For more about Heart to Hand, contact (775) 348-6622 or www.hearttohand.org.

More tips and ideas for packing zero waste lunches are found at www.wastefreelunches.org.

From Lunchables and little juice boxes with little straws to cellophane-wrapped fruit bars and tubes of Go-Gurt, the popularity of individually packaged lunch and snack foods is raging strong. The result has been millions of gallons of food waste in landfills in the name of convenience.

Not to discredit convenience. Parents are busy and want fast, easy ways to pack a lunch for their kids. But, according to wastefreelunches.org, the average school-aged child using a disposable lunch generates 67 pounds of waste each school year.
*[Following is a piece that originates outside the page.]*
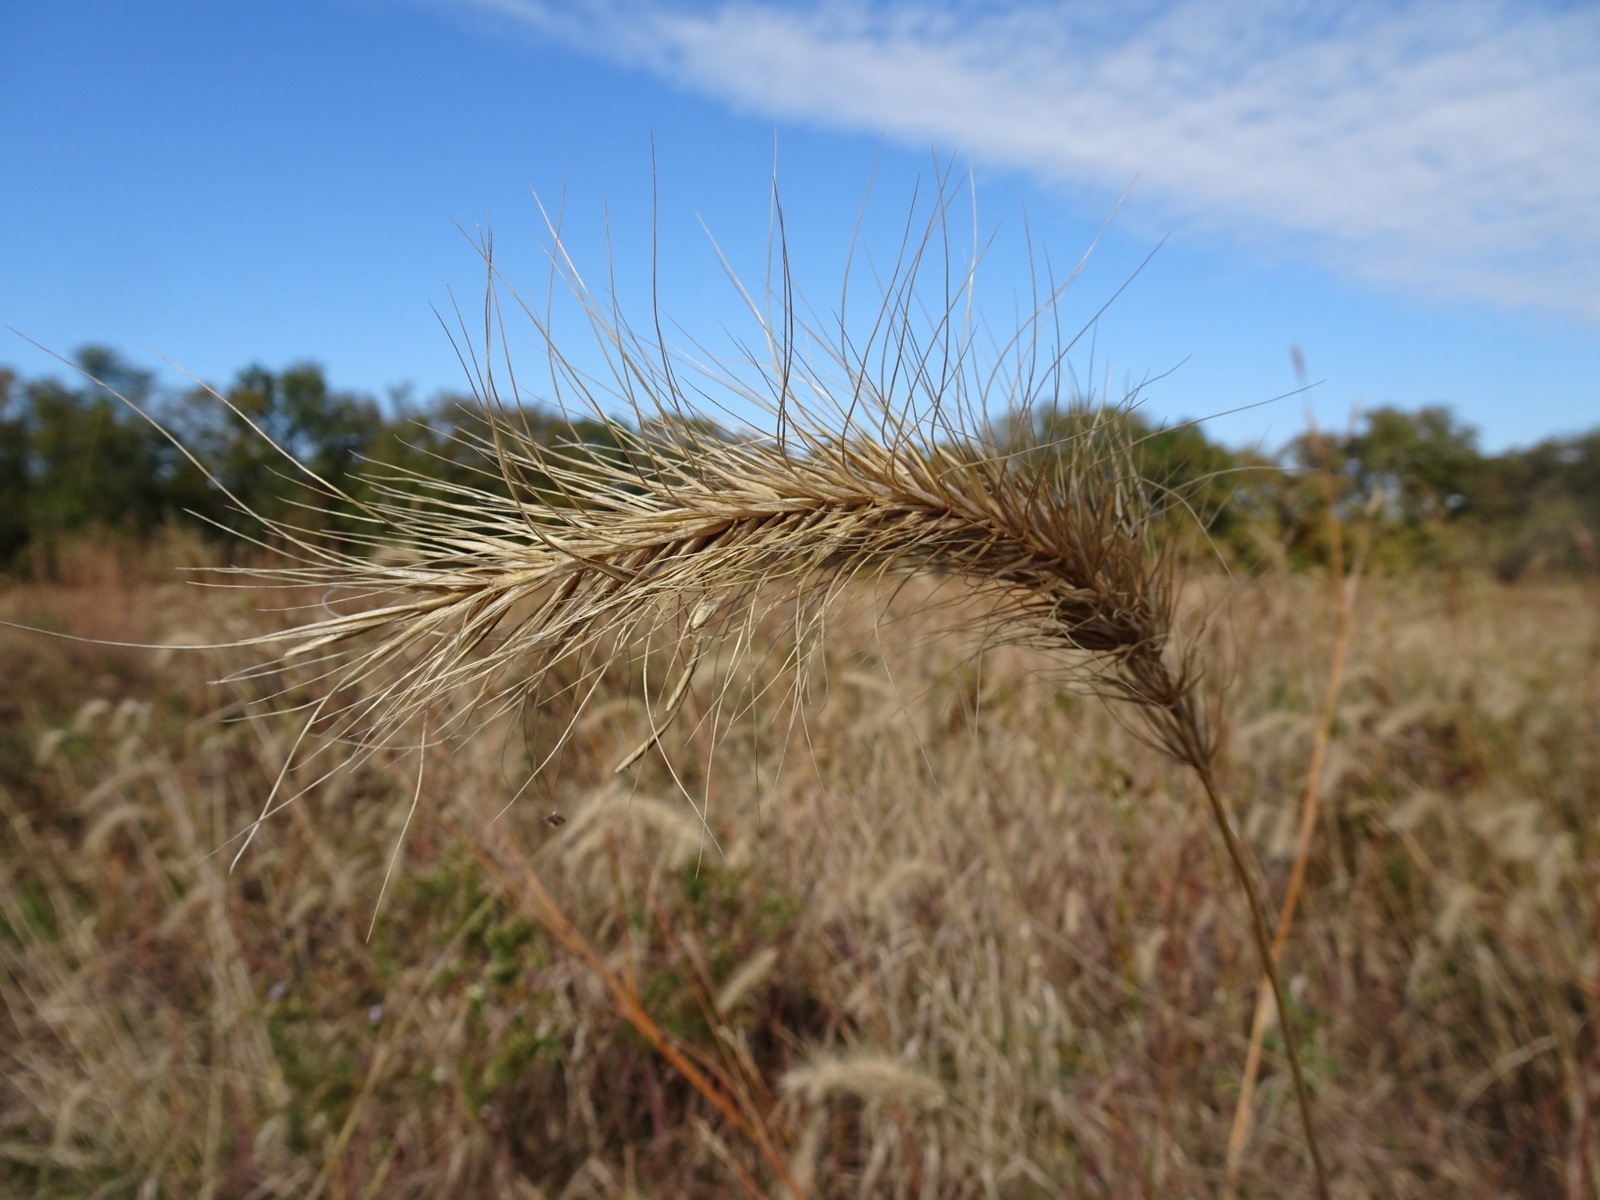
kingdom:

Lisa Moore, a parent and interior designer, has teamed with Keep Truckee Meadows Beautiful and the City of Reno to teach local fifth graders about reducing food waste in a program called Go Green. Using home-based activities and exercises that tie into the schools’ math, language arts and science curriculum, about 25 Elmcrest Elementary fifth graders and their families prevented 488 gallons of trash from entering Reno’s waste stream in one month last spring. The program encouraged kids to go with their parents to the grocery store to choose products that use less packaging, and to take an active part in packing it themselves. Moore hopes to add 20 schools to the program this year.
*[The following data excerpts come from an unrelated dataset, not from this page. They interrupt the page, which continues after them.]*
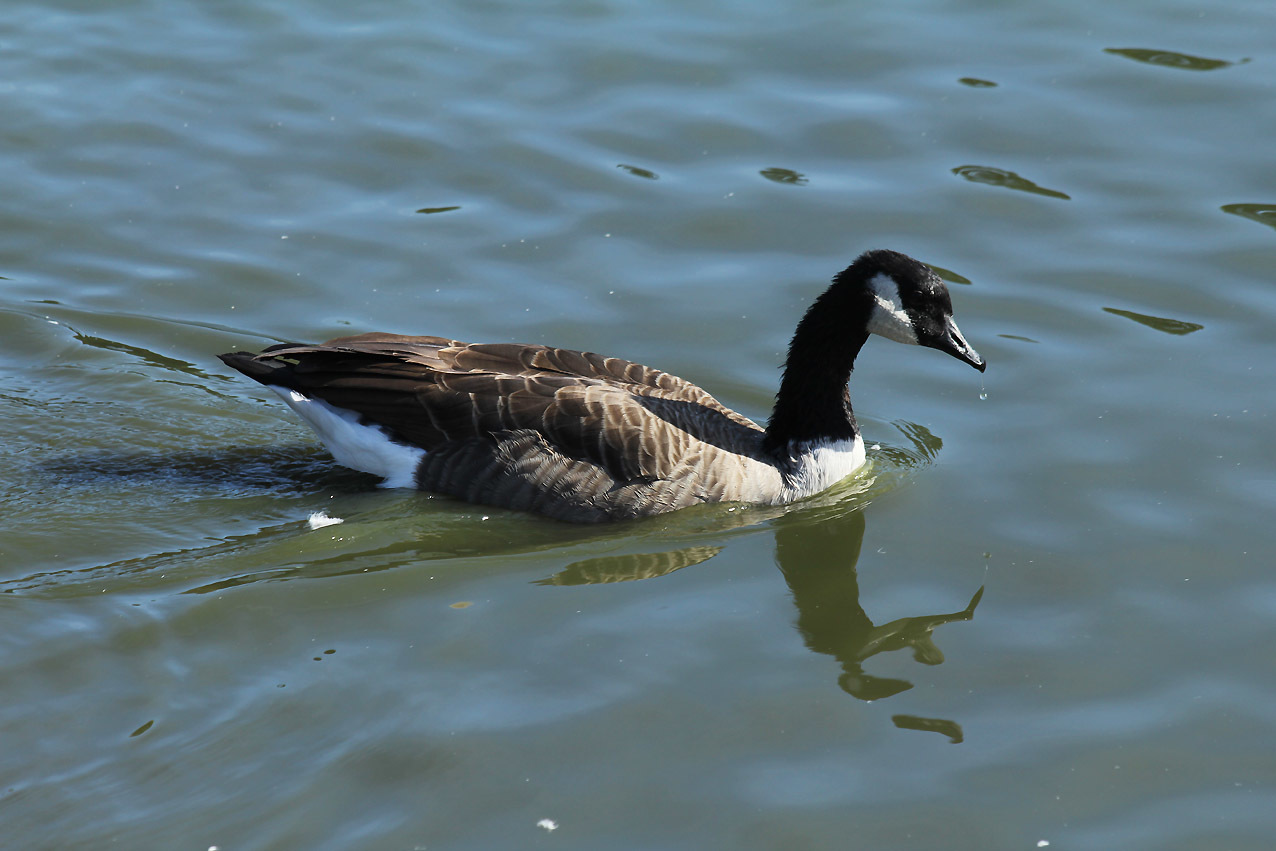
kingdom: Animalia
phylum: Chordata
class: Aves
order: Anseriformes
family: Anatidae
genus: Branta
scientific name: Branta canadensis
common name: Canada goose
“We all know the three R’s: reduce reuse, recycle,” says Moore. “But we tend to focus on the recycling. We think we’re being really responsible if we recycle, and that’s true, but we need to shift our focus to reducing and reusing. Then whatever’s left, recycle.”

At Heart to Hand, a Waldorf school in Reno for ages 3-6, zero waste is an added benefit of teaching children to respect themselves, others and the environment. The school asks parents to provide lunch in a basket or other container free of media, marketing or cartoon characters. The containers are to be glass or ceramic, not plastic, as some plastics can produce toxic offgassing. Parents are also asked to provide cloth napkins for their kids, and that the lunch be made of whole foods with no packaging.

“The concept of whole foods really helps eliminate a lot of prepackaging,” says Keli Brown, administrator of Heart to Hand.

The school provides kids with sugar-free drinks served from a glass pitcher and a whole-grain snack every day, both of which reduce waste significantly. At the end of the meal, compostable leftovers are taken to the school’s compost bin.

“The zero waste is really an added benefit to the quality of the child’s sense perception, so that what they see, what they feel and what they taste is of the utmost importance in their development,” says Brown. “It isn’t a coincidence that to have that value will also promote these environmental ideals like zero waste. Once you develop that mindfulness of the human experience, we quit abusing the human environment.”

Zero waste lunches—or near-zero—basically come down to buying in bulk and getting various sizes of reusable containers and bags in which to put the food and drinks.

A byproduct a zero waste lunch can be better health because it encourages kids and parents to eat more whole and fewer processed foods. Many prepackaged foods contain higher amounts of sugar and preservatives than whole foods. But zero waste doesn’t necessitate a diet overhaul.

“You can still have your Doritos,” says Moore. “But you buy them in a large amount and put them in a reusable container.”